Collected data
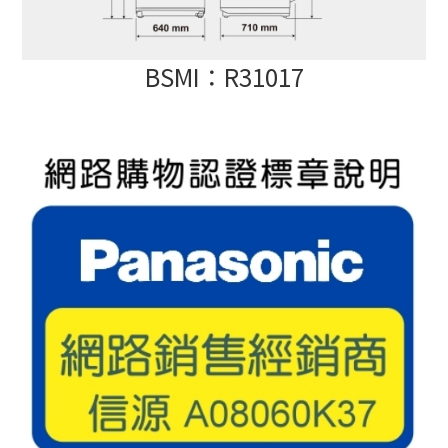
BSMI：R31017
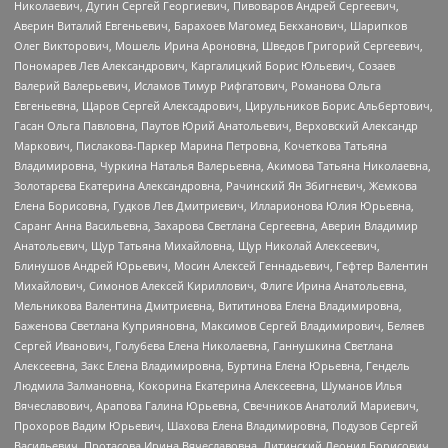
Николаевич, Дугин Сергей Георгиевич, Пивоваров Андрей Сергеевич,
Аверин Виталий Евгеньевич, Барахоев Магомед Бекханович, Шарипков
Олег Викторович, Мошель Ирина Ароновна, Шведов Григорий Сергеевич,
Пономарев Лев Александрович, Каргалицкий Борис Юльевич, Созаев
Валерий Валерьевич, Исламов Тимур Рифгатович, Романова Ольга
Евгеньевна, Щаров Сергей Алексадрович, Цирульников Борис Альбертович,
Гасан Ольга Павловна, Паутов Юрий Анатольевич, Верховский Александр
Маркович, Пислакова-Паркер Марина Петровна, Кочеткова Татьяна
Владимировна, Чуркина Наталья Валерьевна, Акимова Татьяна Николаевна,
Золотарева Екатерина Александровна, Рачинский Ян Збигневич, Жемкова
Елена Борисовна, Гудков Лев Дмитриевич, Илларионова Юлия Юрьевна,
Саранг Анна Васильевна, Захарова Светлана Сергеевна, Аверин Владимир
Анатольевич, Щур Татьяна Михайловна, Щур Николай Алексеевич,
Блинушов Андрей Юрьевич, Мосин Алексей Геннадьевич, Гефтер Валентин
Михайлович, Симонов Алексей Кириллович, Флиге Ирина Анатольевна,
Мельникова Валентина Дмитриевна, Вититинова Елена Владимировна,
Баженова Светлана Куприяновна, Максимов Сергей Владимирович, Беляев
Сергей Иванович, Голубева Елена Николаевна, Ганнушкина Светлана
Алексеевна, Закс Елена Владимировна, Буртина Елена Юрьевна, Гендель
Людмила Залмановна, Кокорина Екатерина Алексеевна, Шуманов Илья
Вячеславович, Арапова Галина Юрьевна, Свечников Анатолий Мариевич,
Прохоров Вадим Юрьевич, Шахова Елена Владимировна, Подузов Сергей
Васильевич, Протасова Ирина Вячеславовна, Литинский Леонид Борисович,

Instruction:
Show each line of the entries above that contains the word "Владимировна", matching uppercase and lowercase exactly.

Output of the exercise:
Владимировна, Чуркина Наталья Валерьевна, Акимова Татьяна Николаевна,
Мельникова Валентина Дмитриевна, Вититинова Елена Владимировна,
Алексеевна, Закс Елена Владимировна, Буртина Елена Юрьевна, Гендель
Прохоров Вадим Юрьевич, Шахова Елена Владимировна, Подузов Сергей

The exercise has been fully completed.